Install npm and then bower. Bash:
sudo apt-get install npm nodejs-legacy sudo npm install -g bower
Add an directory session to the root.
Run tangelo to launch the server. Bash, in the root directory of the prototype:
sudo tangelo -c tangelo_config.yaml
Browse to the server's address to try out the prototype.
Data sets are stored in the dataset directory, which you will have to create upon installation. Multiple data sets are supported via sub-directories. For example, dataset/DataSetName contains all files for a data set named DataSetName.
Image feature data is stored as a NumPy array dump per image feature in dataset/DataSetName/columns. Every object (in a well) has a value in such an array, where the array index of an object is consistent across all columns. Everything is therefore stored at the object level, including eventual well and plate information (sacrificing disk space for sake of computation speed). Two special files mds0 and mds1 can be included in the columns as well, these provide the coordinates for the landscape plot that can for example be a 2D projection of the high-dimensional feature space.

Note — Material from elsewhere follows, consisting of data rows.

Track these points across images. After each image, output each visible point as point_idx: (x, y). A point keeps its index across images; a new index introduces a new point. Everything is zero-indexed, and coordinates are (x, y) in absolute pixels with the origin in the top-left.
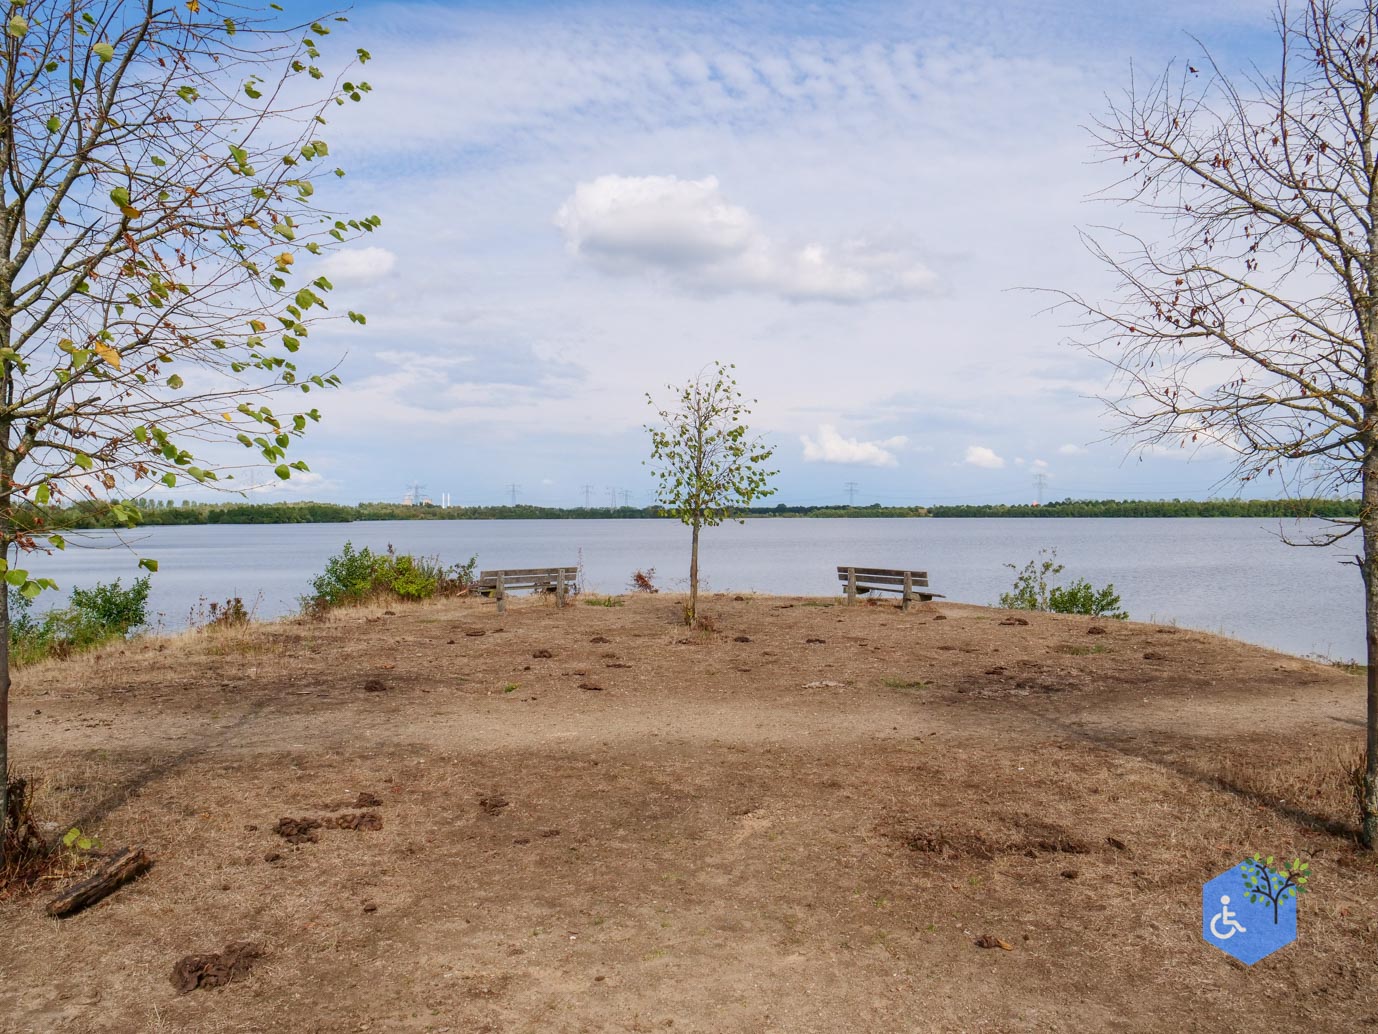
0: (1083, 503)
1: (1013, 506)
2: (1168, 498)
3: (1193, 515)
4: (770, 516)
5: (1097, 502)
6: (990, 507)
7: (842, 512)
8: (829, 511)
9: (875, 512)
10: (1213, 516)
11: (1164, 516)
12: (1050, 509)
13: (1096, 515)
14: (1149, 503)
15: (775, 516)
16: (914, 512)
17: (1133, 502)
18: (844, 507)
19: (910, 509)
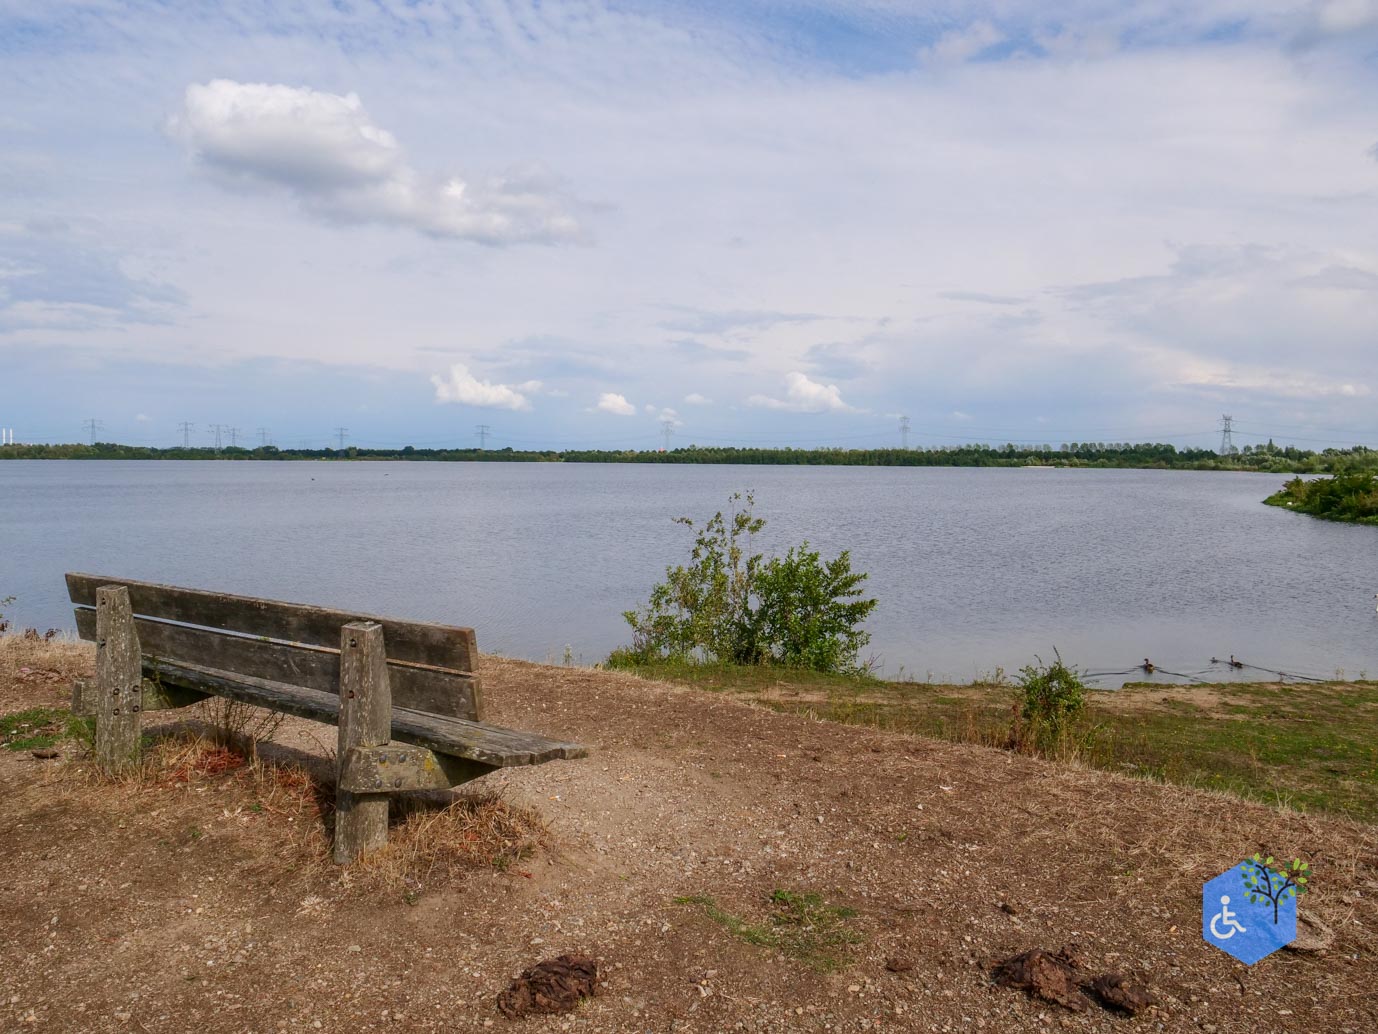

Well annotation data is stored as a tab-delimited file dataset/DataSetName/wells.tab. The file contains plate column row columns to designate the well, and additional columns for annotations categories. A single well can be given multiple annotations of a single category by giving a list of annotations as annotation1|annotation2|annotation3.
The example CellMorph data is 1.5GB and can be downloaded from Google Drive for now: https://drive.google.com/open?id=0B4zuo4p8QBcaSThHMm1jX2kwUkU The dataset/CellMorph directory already contains the config.py file for CellMorph, which also contains explanatory comments per configuration option.
The code for converting the CellMorph (per plate) tab-delimited files to NumPy columns can be found in wrangle/numpyFill.py.
The system expects the following columns to be present in dataset/DataSetName/columns:
- plate, integer ranging from 0 to N, that encodes the containing plate of the object, out of N plates
- column, integer ranging from 0 to C, that encodes the column coordinate the containing well of the object, out of C columns on a plate
- row, integer ranging from 0 to R, that encodes the row coordinate of the containing well of the object, out of R rows on a plate
- x, float that specifies the x-coordinate of the object in its well, in pixel space of the well images
- y, float that specifies the y-coordinate of the object in its well, in pixel space of the well images
All other columns in the dataset/DataSetName/columns directory are assumed to contain image features as floating point values. The CellMorph data stores image features as 32-bit floats to reduce storage and increase performance, but more precise floats are supported as well.
server contains all server-side Python code. Currently, most files serve as API delegators for the Tangelo web server:
- compute.py contains all interactive computation code
- numpyData.py the data retrieval backend, which can be swapped in the future.
wrangle/numpyFill contains code that can be used to scrape all image feature data from the CellMorph comma-separated files (per plate) and store it as NumPy columns in the Data section.